Auch weil die Nazis die "Heil Hotler"-feixende Subkultur immer drastischer unterdrückten: Mitte 1941 richtete die Hamburger Gestapo ein eigenes Dezernat zur Verfolgung der Swing-Jugend ein, Verhaftungen häuften sich. Stolz präsentierte Storjohann morgens in der Schule die Blessuren, die ihm SS-Schläger in der Nacht zuvor beigefügt hatten: Zweimal wurde der Teenager bei Razzien festgenommen, er landete im berüchtigten Gestapo-Hauptquartier im Hamburger Stadthaus und wurde windelweich geprügelt.

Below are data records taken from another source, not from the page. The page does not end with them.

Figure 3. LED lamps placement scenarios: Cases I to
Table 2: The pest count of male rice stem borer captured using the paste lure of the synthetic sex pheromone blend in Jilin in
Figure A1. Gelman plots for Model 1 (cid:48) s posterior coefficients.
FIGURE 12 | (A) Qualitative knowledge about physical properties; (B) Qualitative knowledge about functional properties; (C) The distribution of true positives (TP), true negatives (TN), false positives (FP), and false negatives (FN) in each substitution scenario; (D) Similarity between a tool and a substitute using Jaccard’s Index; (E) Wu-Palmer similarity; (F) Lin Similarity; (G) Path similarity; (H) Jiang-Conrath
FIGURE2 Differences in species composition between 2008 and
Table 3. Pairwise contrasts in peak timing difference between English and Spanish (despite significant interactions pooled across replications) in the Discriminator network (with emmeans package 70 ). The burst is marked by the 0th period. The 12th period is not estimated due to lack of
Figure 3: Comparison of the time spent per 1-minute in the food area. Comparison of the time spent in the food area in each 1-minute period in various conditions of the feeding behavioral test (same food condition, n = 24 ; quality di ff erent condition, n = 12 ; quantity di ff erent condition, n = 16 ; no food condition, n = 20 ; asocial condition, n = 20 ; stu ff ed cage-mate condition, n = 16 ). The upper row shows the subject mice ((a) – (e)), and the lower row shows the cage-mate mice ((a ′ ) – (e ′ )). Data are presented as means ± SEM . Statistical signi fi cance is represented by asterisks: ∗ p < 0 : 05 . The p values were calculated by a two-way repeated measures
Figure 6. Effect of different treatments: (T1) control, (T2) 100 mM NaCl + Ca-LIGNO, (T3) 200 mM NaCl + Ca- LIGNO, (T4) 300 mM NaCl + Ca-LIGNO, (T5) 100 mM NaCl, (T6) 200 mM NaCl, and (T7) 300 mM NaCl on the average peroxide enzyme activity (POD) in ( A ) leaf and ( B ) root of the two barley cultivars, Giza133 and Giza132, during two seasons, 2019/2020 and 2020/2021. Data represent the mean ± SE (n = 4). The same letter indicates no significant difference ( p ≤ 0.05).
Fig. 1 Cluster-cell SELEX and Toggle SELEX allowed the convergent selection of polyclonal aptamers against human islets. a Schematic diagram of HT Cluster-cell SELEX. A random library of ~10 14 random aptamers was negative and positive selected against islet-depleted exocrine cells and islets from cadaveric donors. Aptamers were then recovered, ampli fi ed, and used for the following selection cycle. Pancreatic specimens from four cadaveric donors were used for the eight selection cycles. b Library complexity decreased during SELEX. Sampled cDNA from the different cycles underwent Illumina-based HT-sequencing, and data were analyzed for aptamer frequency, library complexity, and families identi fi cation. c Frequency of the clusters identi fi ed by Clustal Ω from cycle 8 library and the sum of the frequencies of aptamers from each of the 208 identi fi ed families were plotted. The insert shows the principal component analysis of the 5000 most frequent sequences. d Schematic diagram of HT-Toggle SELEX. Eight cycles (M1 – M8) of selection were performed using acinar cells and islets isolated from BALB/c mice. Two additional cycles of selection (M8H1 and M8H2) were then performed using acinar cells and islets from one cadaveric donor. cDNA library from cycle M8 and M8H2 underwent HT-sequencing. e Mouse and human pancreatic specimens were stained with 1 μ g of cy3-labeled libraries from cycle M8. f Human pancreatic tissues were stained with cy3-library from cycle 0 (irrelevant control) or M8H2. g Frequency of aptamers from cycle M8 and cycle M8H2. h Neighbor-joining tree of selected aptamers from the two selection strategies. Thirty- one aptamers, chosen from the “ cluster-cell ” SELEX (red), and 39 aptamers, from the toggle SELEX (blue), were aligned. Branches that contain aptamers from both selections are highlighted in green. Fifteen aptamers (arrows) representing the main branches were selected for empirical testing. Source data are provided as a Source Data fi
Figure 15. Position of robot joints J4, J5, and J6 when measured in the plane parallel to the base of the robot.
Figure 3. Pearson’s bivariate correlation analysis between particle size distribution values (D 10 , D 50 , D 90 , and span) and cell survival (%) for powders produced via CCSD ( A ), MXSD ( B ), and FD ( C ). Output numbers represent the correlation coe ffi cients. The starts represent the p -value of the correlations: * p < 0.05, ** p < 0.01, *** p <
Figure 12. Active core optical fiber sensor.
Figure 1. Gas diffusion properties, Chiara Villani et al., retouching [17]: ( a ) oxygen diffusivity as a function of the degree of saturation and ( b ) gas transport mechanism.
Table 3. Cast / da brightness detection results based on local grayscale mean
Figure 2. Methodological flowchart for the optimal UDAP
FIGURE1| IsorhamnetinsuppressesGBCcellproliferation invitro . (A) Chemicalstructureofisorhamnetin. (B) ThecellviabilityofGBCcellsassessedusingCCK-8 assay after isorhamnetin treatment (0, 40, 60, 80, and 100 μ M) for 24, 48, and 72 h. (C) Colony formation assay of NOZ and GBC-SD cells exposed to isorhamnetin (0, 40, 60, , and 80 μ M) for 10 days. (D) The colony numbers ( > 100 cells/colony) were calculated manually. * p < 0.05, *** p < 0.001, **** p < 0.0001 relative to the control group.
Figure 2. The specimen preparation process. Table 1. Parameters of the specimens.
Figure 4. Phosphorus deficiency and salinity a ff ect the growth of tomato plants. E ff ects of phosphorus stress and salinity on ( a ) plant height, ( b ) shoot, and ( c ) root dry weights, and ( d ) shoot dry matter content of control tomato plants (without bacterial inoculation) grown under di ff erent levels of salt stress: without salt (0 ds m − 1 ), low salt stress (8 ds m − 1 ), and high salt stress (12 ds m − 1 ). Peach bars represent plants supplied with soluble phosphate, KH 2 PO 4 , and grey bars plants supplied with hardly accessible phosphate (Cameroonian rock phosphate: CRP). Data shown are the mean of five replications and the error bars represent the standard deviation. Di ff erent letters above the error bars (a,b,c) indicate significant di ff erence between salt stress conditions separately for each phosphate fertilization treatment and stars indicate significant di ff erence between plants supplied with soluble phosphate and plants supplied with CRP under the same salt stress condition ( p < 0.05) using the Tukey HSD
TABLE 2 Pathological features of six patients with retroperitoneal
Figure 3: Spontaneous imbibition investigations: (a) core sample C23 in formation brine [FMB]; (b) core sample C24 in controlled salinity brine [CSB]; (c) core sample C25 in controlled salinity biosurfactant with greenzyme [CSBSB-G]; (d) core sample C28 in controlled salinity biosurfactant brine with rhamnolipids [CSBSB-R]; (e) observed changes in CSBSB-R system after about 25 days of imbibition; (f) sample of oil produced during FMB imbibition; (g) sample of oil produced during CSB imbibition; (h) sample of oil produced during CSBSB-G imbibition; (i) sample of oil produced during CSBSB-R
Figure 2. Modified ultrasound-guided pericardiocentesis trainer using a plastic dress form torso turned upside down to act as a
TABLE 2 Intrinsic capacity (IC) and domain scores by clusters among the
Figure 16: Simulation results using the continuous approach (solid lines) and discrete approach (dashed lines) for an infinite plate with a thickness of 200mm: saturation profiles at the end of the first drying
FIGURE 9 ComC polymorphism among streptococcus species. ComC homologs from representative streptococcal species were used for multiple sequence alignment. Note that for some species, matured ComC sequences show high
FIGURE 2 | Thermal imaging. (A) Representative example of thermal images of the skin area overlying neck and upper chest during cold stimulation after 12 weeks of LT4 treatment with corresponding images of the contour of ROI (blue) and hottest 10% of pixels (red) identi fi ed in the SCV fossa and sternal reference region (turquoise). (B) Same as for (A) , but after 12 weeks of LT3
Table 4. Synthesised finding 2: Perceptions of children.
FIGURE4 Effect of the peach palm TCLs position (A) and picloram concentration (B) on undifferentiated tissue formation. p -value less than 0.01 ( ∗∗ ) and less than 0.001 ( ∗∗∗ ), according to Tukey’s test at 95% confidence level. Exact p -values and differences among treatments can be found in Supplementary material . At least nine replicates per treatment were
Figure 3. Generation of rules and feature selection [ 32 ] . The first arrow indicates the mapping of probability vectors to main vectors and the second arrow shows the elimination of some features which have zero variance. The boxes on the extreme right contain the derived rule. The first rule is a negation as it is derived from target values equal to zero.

Doch gelang es dem Schauspielschüler stets, sich herauszuwinden und mit einer Ermahnung freigelassen zu werden. Anders erging es Gefährten wie den beiden Hauptakteuren des "Reichsstatistenführer"-Coups: Ernst Jürgensen und Günther Hoh wurden als Kanonenfutter direkt an die Ostfront geschickt. Den 17-jährigen Hamburger Schüler Dirk Dubber drangsalierte die Gestapo so lange, bis er sich das Leben nahm. Und Storjohanns Freund Günther Discher wurde ins Jugend-KZ Moringen deportiert.


Prügel als Ritterschlag: In den Klauen der SS

SPIEGEL ONLINE


"Das sind ja schöne Früchtchen, die sich da unsere reichen Reeder heranzüchten", wetterte Propagandaminister Joseph Goebbels am 21. August 1941 in seinem Tagebuch über die Hamburger Swings. Nötig sei es, "hier einmal energisch durchzugreifen, diese jungen verzogenen Muttersöhnchen und Muttertöchterchen in Arbeitslager zu sperren und sie zum Dienst am Vaterlande und an der Gemeinschaft zu zwingen".

Wutentbrannt forderte Heinrich Himmler, Reichsführer SS, am 26. Januar 1942: "Der Aufenthalt im Konzentrationslager für diese Jugend muss ein längerer, zwei bis drei Jahre sein." Von den rund 400 verhafteten Hamburger Jugendlichen wurden etwa 40 bis 70 in Konzentrationslager eingewiesen.

"Mit geballten Fäusten in den Taschen"

Ende 1942, sagt Storjohann, hatten die Nazis Hamburgs Swing-Szene zerstört. Und er selbst? War noch immer auf freiem Fuß. Noch immer nicht an der Front - vor der Musterung schluckte er Tabletten, die ein Freund besorgt hatte, damit sein Herz verrückt spielte. "Ich habe immer den Angepassten markiert, mich durchgemogelt", sagt er. "Mit geballten Fäusten in den Taschen, die Lippen fest zusammengepresst, dass ja kein Ton herauskommt."

Das sei sein Anteil, sagt der hochbetagte Mann: dass er nicht aufschrie, sich nicht wehrte. "Hauptsache: Überleben" lautet der Titel seiner Autobiografie. "Ich wollte dabei sein, wenn dieses Regime endlich untergeht", so Storjohann. Was ihm auch gelang.

Zwar wurde der Student der Literatur und Theaterwissenschaften im Dezember 1944 in eine blutbefleckte, notdürftig geflickte Uniform gesteckt und doch noch in den Krieg geschickt. Aber fünf Monate später war es vorbei.

"Here is Radio Hamburg, a Station of the Allied Military Government", tönte es am Abend des 4. Mai 1945 in Hamburg aus dem Radio. Ungeduldig lauschte Storjohann den vielen von den Briten verlesenen Verordnungen. Dann endlich wurde sie gespielt, seine Musik: Glenn Miller intonierte "Sentimental journey".

Der "Lord von Quickborn" drehte auf, so laut er nur konnte.